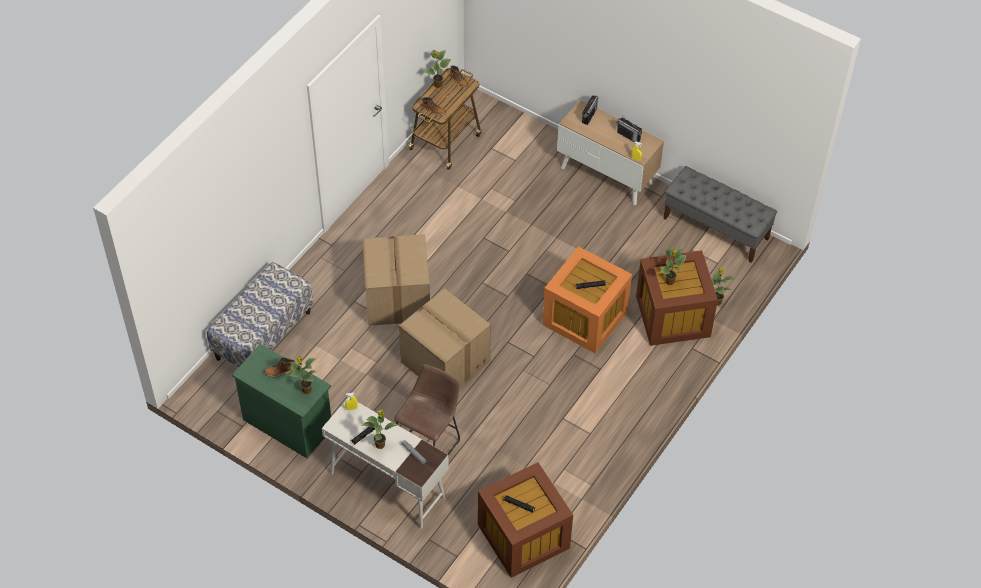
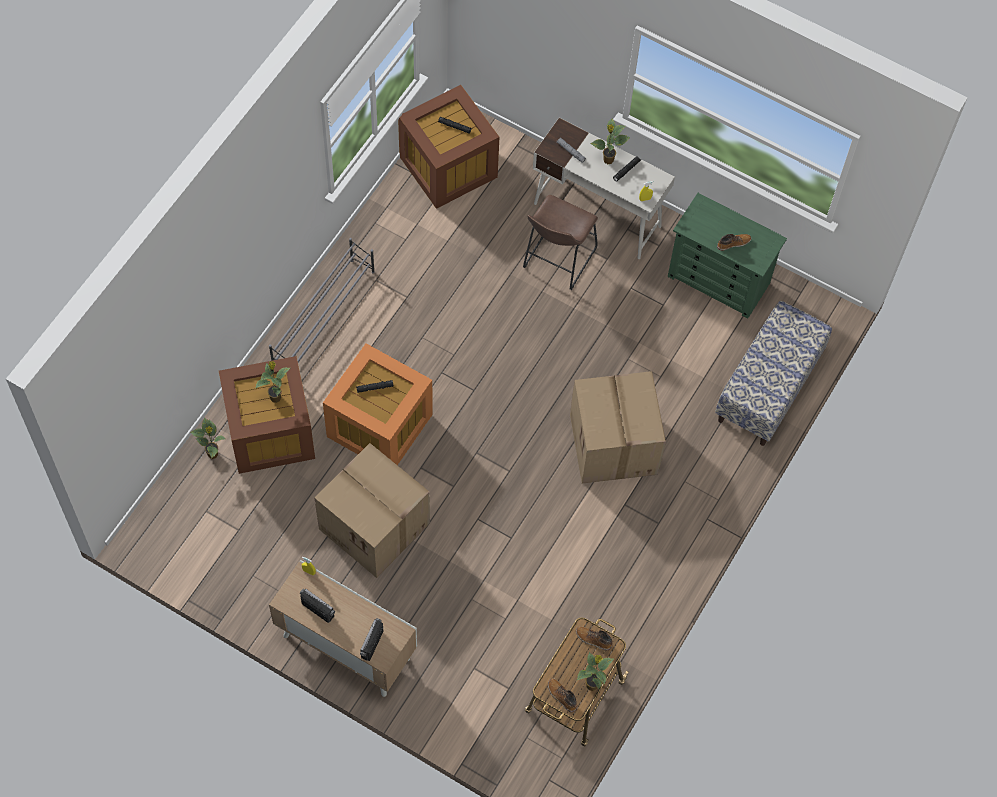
camera: 175 degrees right, 10 degrees up
potted plant [290,356,317,394] -> none
cardboard box [399,288,491,387] -> cardboard box moved to [315,443,430,578]
grey bench [663,166,777,263] -> none
none -> grey shoe rack [269,238,375,362]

════════════════════

> [Your goal]:
With the line that contains "cardboard box [399,288,491,387]" as your start, reproduce the data above exactly through its last line, and nothing before that start.

> [Response to this task]:
cardboard box [399,288,491,387] -> cardboard box moved to [315,443,430,578]
grey bench [663,166,777,263] -> none
none -> grey shoe rack [269,238,375,362]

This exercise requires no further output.